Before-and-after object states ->
○ ○ ○ ○ ○ ○ ○

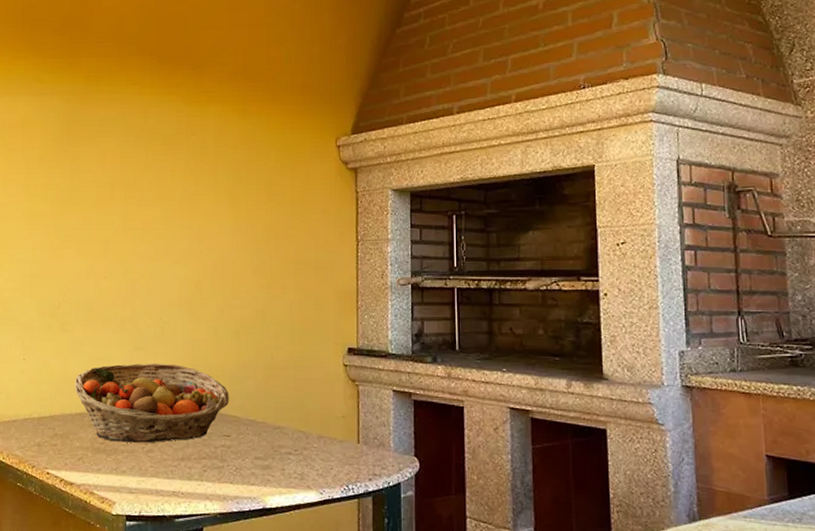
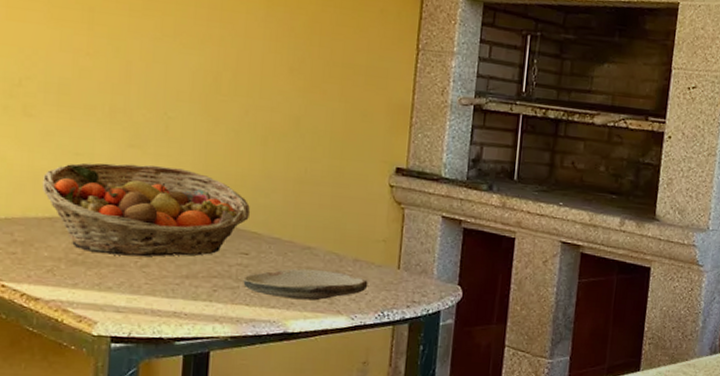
plate: none [227,447,332,477] -> present [243,268,368,301]

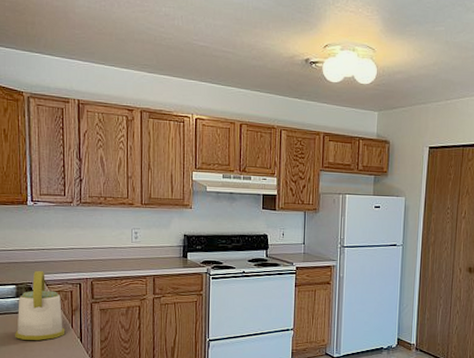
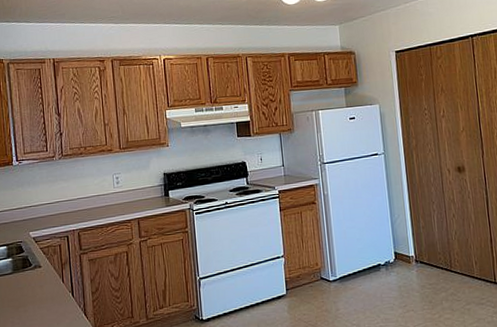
kettle: present [15,271,66,340] -> none [9,228,57,301]

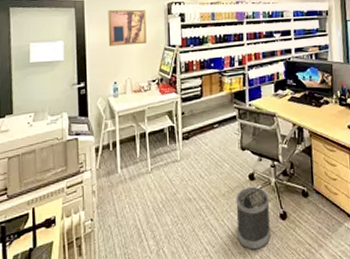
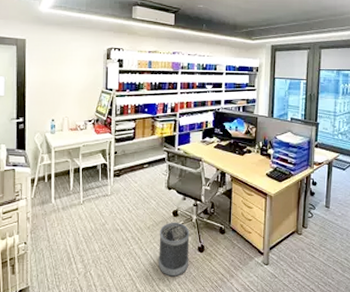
wall art: present [108,9,147,47] -> none [48,50,86,86]

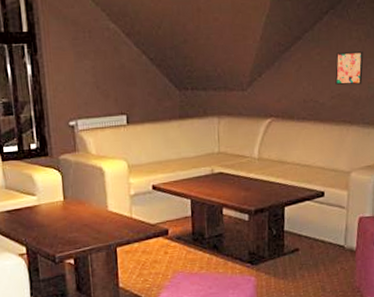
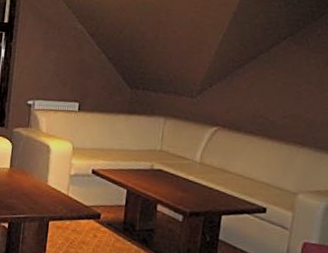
wall art: present [335,51,364,85] -> none [288,76,321,110]

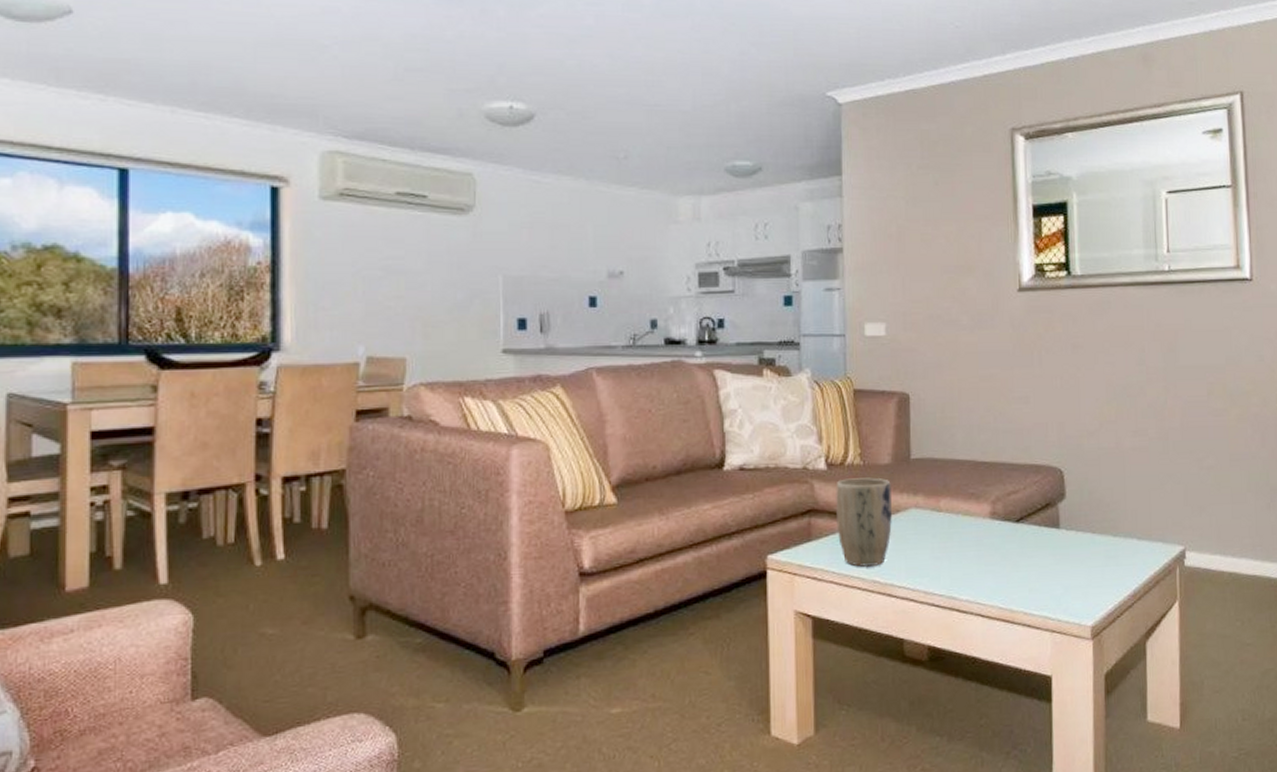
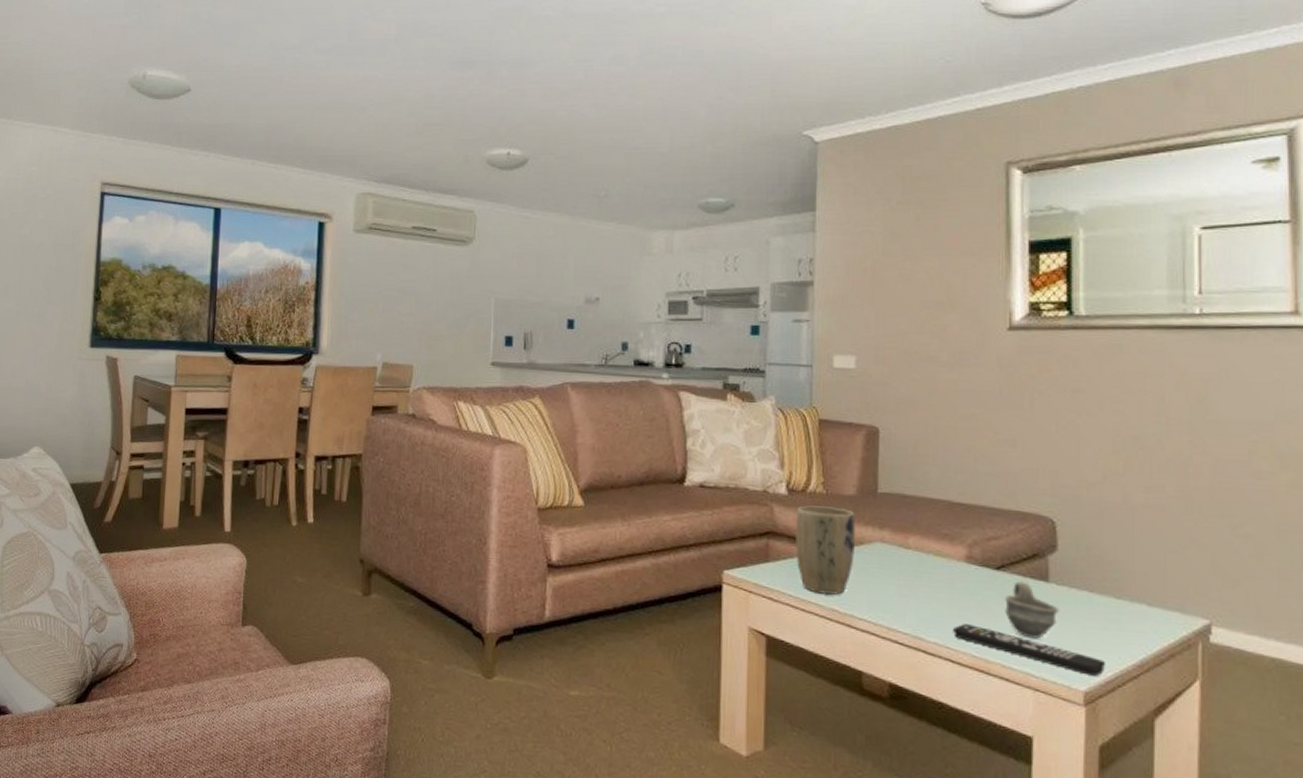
remote control: none [982,578,1107,611] -> present [953,624,1105,676]
cup: none [1024,531,1070,584] -> present [1005,581,1060,639]

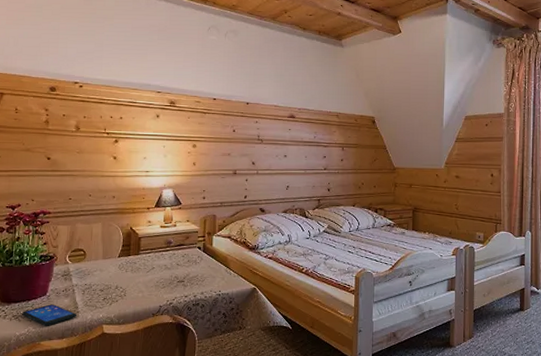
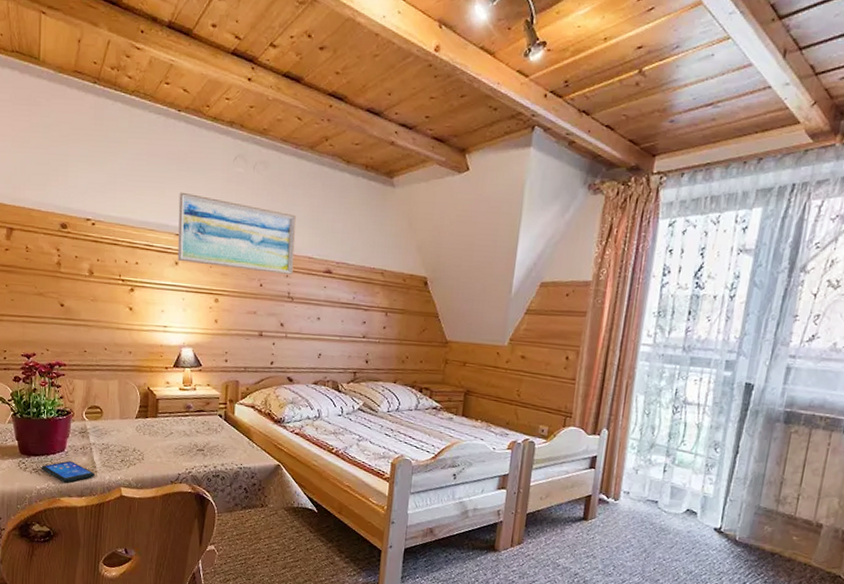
wall art: none [158,57,263,121] -> present [177,192,296,275]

○ ○ ○ ○ ○ ○ ○

DIRECTIONS ->
Retype each record exactly as it appears above and drop the images.

SOLUTION TO THE PROBLEM ->
plate: none [227,447,332,477] -> present [243,268,368,301]

kettle: present [15,271,66,340] -> none [9,228,57,301]

wall art: present [108,9,147,47] -> none [48,50,86,86]

wall art: present [335,51,364,85] -> none [288,76,321,110]

remote control: none [982,578,1107,611] -> present [953,624,1105,676]
cup: none [1024,531,1070,584] -> present [1005,581,1060,639]

wall art: none [158,57,263,121] -> present [177,192,296,275]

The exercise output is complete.